Abstract Purpose Does the release of plasma matrix metalloproteinase-9 (MMP-9) by radiation-activated airway epithelial cells and infiltrating inflammatory cells play a role in the radiation damage or repair process in the lungs? We evaluated lung damage by ionizing radiation using plasma levels of MMP-9, tissue inhibitor of metalloproteinase-1 (TIMP-1), and MMP-3 as biologic markers of tissue damage, and also their relationship to changes in pulmonary epithelial permeability, clinical signs and symptoms, and lung structural changes. Methods and materials Seven serial studies were conducted in each of 8 patients undergoing chest radiotherapy (RT) for lung or breast cancer, beginning before the first treatment (baseline) and then biweekly to ∼100 days during and after RT. Chest radiographs were monitored for each patient. Sandwich enzyme-linked immunoassays (ELISA) were used to measure plasma MMP-3, MMP-9, and TIMP-1 levels.

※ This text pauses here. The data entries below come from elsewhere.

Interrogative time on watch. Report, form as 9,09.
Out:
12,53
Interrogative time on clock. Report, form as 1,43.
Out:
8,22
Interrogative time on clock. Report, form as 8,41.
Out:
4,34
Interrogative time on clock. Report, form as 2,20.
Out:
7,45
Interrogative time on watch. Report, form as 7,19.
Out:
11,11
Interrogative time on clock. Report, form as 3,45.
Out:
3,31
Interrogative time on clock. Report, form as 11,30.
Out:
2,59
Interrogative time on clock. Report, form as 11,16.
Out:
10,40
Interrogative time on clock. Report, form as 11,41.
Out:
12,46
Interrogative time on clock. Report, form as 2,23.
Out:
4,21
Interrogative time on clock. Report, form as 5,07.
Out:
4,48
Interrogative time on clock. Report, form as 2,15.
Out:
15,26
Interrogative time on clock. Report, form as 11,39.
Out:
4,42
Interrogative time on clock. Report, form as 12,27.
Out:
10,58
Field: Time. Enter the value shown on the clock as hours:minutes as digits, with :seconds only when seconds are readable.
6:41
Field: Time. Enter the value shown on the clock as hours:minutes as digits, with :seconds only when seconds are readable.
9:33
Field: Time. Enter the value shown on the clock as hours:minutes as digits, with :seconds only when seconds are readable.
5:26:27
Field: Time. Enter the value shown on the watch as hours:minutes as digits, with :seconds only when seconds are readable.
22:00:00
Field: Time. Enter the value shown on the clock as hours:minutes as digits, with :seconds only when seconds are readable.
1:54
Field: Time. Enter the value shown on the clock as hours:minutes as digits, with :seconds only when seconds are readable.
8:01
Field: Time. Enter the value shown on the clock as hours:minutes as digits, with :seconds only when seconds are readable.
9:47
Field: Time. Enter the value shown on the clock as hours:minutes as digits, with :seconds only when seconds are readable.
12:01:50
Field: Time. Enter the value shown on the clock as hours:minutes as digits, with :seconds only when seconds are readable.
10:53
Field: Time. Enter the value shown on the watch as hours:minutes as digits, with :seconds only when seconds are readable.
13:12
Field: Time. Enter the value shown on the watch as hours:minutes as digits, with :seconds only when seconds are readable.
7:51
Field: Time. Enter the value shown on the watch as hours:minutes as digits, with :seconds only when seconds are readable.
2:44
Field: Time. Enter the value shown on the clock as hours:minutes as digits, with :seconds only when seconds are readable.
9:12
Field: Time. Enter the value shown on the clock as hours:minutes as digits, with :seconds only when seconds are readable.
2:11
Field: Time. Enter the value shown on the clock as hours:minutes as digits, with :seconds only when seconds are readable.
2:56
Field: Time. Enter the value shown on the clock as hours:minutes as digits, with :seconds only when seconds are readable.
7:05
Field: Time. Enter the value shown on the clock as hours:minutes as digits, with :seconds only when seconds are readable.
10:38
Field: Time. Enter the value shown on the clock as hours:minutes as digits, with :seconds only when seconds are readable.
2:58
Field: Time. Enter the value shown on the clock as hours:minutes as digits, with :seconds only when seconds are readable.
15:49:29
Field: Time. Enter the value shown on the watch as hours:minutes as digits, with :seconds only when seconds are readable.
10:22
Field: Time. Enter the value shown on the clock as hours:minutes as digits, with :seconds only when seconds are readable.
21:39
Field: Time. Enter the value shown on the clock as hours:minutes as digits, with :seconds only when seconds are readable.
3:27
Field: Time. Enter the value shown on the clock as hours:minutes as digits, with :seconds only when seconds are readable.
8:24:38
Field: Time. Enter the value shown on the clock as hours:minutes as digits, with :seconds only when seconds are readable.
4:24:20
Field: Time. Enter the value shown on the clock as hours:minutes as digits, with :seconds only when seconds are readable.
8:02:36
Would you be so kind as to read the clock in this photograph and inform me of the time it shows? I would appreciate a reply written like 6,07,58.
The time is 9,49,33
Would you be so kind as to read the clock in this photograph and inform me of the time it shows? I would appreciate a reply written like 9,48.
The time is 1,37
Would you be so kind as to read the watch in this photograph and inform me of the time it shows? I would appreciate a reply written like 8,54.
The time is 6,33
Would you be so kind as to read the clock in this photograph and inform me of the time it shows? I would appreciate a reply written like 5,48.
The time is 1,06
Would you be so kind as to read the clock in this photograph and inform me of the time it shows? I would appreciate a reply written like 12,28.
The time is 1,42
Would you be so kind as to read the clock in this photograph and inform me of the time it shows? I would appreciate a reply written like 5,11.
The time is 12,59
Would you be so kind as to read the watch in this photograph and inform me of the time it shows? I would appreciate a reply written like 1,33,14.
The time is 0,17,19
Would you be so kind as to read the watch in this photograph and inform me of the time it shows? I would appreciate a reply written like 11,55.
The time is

Lung permeability was evaluated by measuring the rate of epithelial clearance of ∼150 μCi (∼5.6 MBq) inhaled 99m Tc diethylenetriamine pentaacetate aerosol (DTPA). Results Lung and breast cancer resulted in very high plasma levels of MMP-9 (126–893 ng/mL) and TIMP-1 (496–8,985 ng/mL) in all subjects studied before initiation of RT. This compares with plasma MMP-9 and TIMP-1 values in healthy volunteers of 29 ± 11 ng/mL and 436 ± 86 ng/mL, respectively. RT was followed by a sharp decrease in plasma MMP-9 within the first 2 weeks, but without a corresponding change in TIMP-1. In contrast, plasma MMP-3 levels, which are generally increased with inflammation, were elevated in only 1 of 5 subjects. Conclusion Lung and breast cancer are associated with high plasma levels of MMP-9 and TIMP-1. These high baseline plasma levels of MMP-9 were reduced in the first 2 weeks of RT in 7 of 8 subjects, and TIMP-1 plasma levels remained high in all subjects. The decrease in plasma MMP-9 after initiation of chest RT appears to reflect a suppressive effect on cancer-induced cellular responses rather than a primary role for MMP-9 in radiation-induced lung damage. Likewise, the lack of a rise in plasma MMP-3 levels does not support a role for MMP-3 in tissue injury or repair in the lung. It remains to be determined whether plasma MMP-9 measurements will serve as a useful parameter in predicting cancer relapse.